▶ TO-DO ITEM
Render every line of the items below as a Markdown table with the columns n and Line, numbering the rows and skipping blank lines. Leave the pictures out.

ENTRIES SUPPLIED START

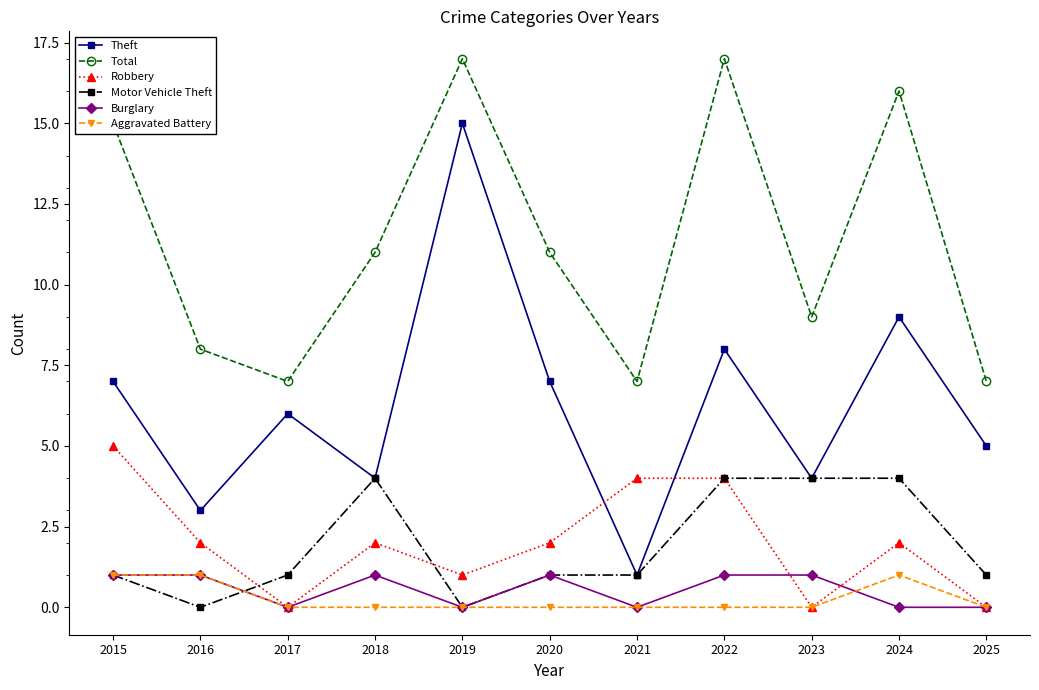

True or false: Theft has more than 1 interior local peaks.

True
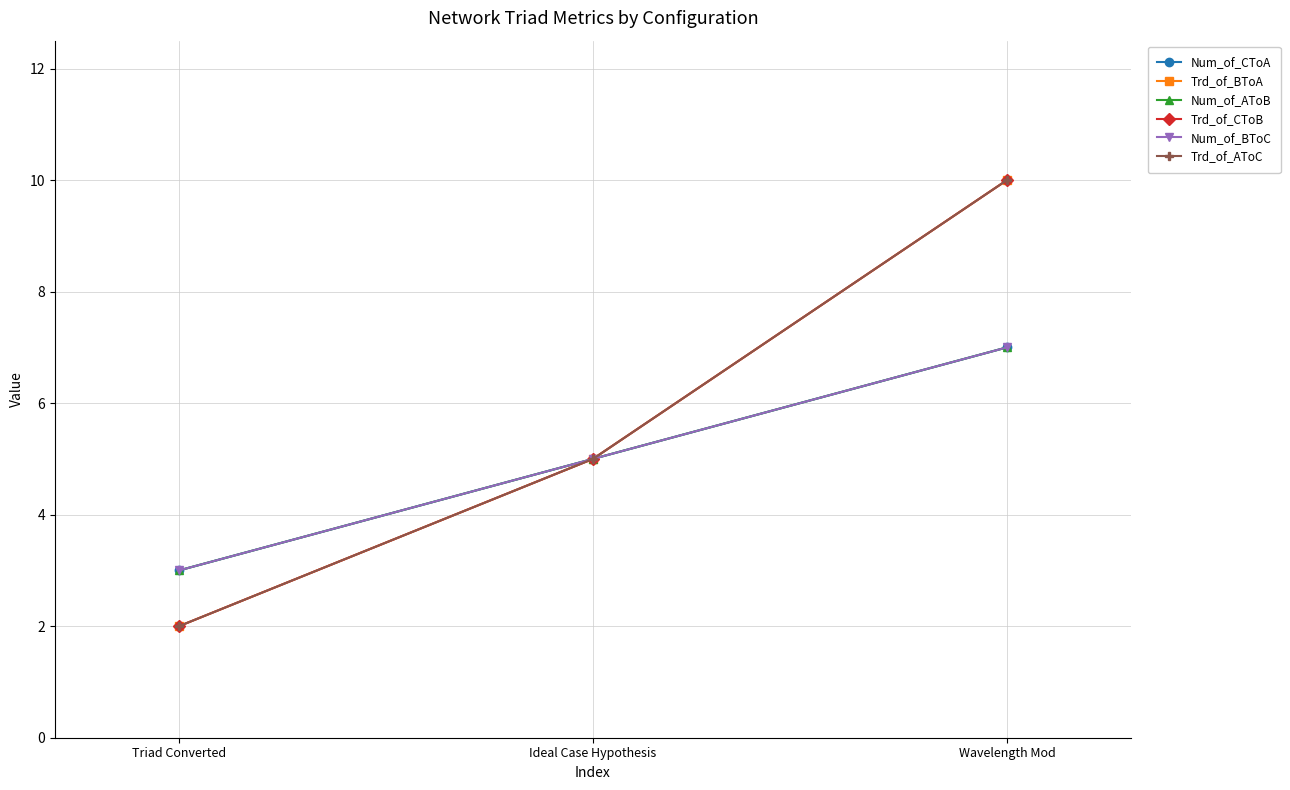

Where does the Num_of_CToA series first go above 5?

Wavelength Mod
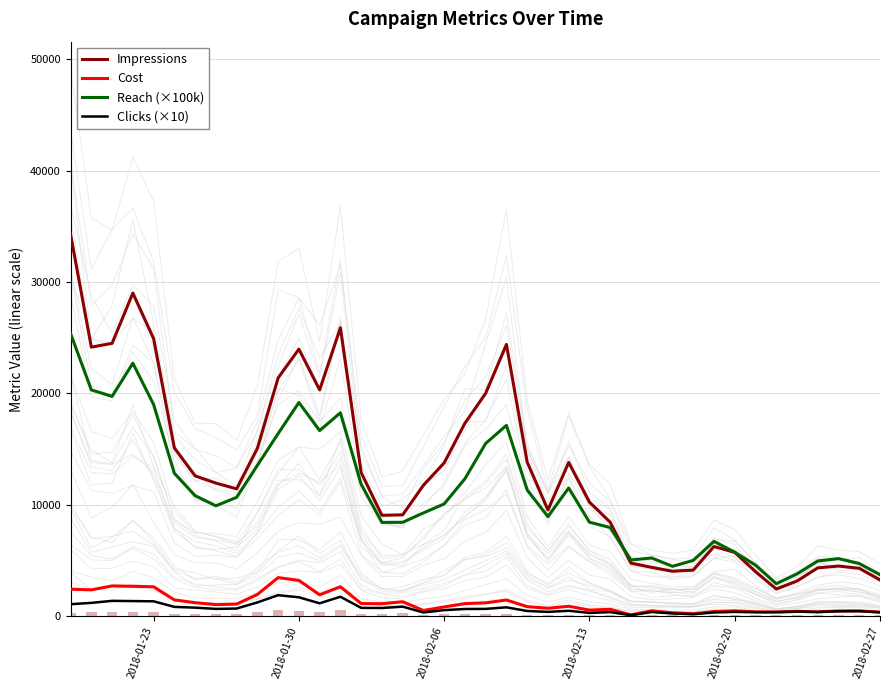

True or false: Clicks (×10) and Reach (×100k) intersect in this chart.

False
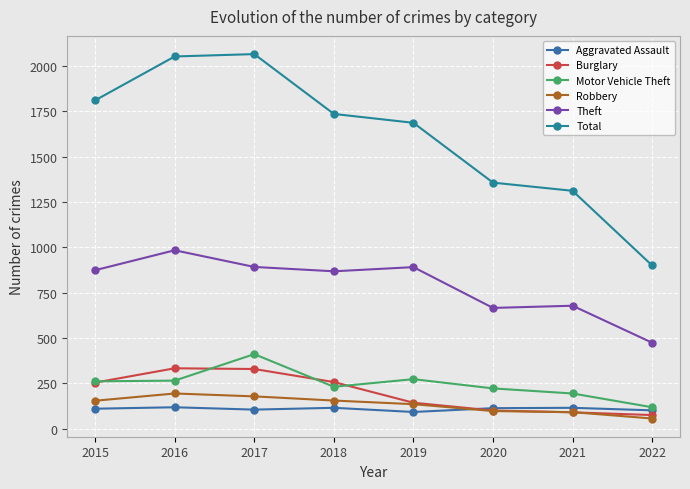

What is the sum of all Theft values?

6327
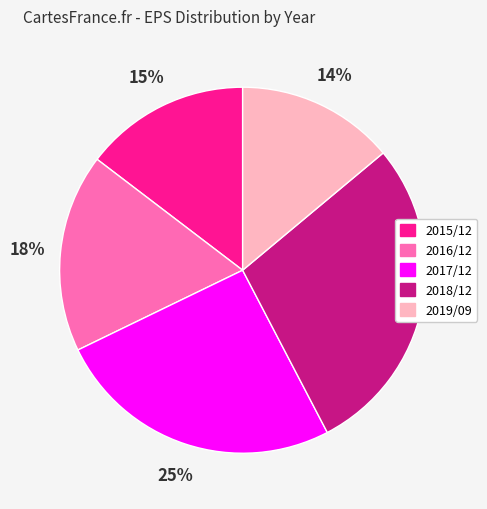

What percentage is the 2015/12 slice, to the nearest percent?

15%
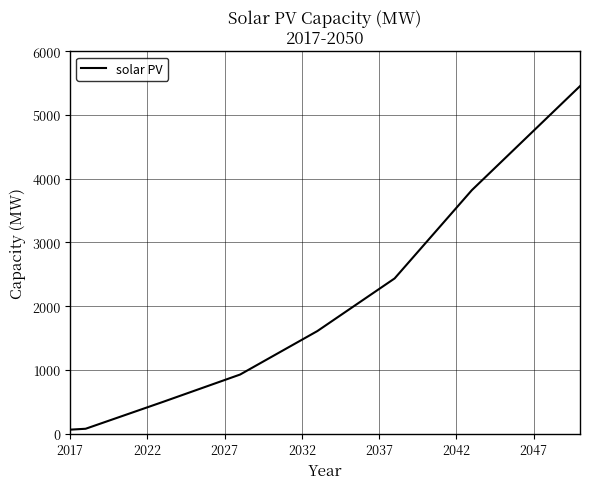

What is the average value?

2128.7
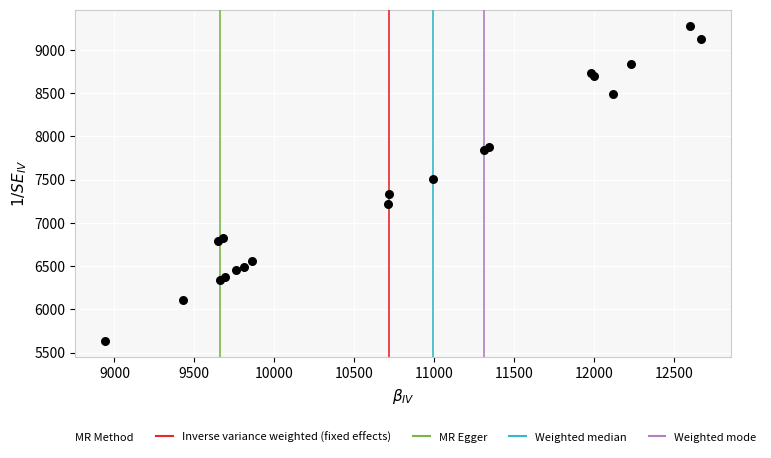

What Y value in the scatter plot is closest to 7455?

7510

ENTRIES SUPPLIED END

▶ RESULT OF THIS TASK
| n | Line |
|---|---|
| 1 | True or false: Theft has more than 1 interior local peaks. |
| 2 | True |
| 3 | Where does the Num_of_CToA series first go above 5? |
| 4 | Wavelength Mod |
| 5 | True or false: Clicks (×10) and Reach (×100k) intersect in this chart. |
| 6 | False |
| 7 | What is the sum of all Theft values? |
| 8 | 6327 |
| 9 | What percentage is the 2015/12 slice, to the nearest percent? |
| 10 | 15% |
| 11 | What is the average value? |
| 12 | 2128.7 |
| 13 | What Y value in the scatter plot is closest to 7455? |
| 14 | 7510 |